** MATERIAL SHOWN follows **

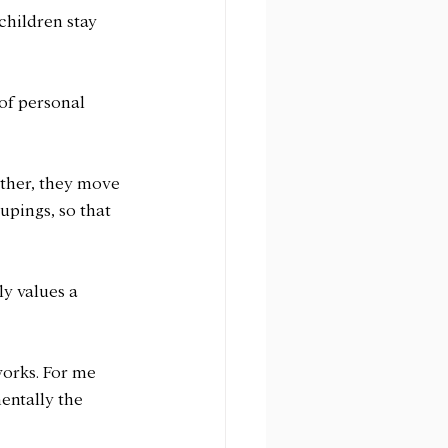
children stay 
of personal 
ther, they move 
pings, so that 
y values a 
works. For me 
entally the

** End of MATERIAL SHOWN **

ASSIGNED TASK => Excluding the pictures, output every entry above without alteration.

ANSWER TO THIS EXERCISE =>
children stay 
of personal 
ther, they move 
pings, so that 
y values a 
works. For me 
entally the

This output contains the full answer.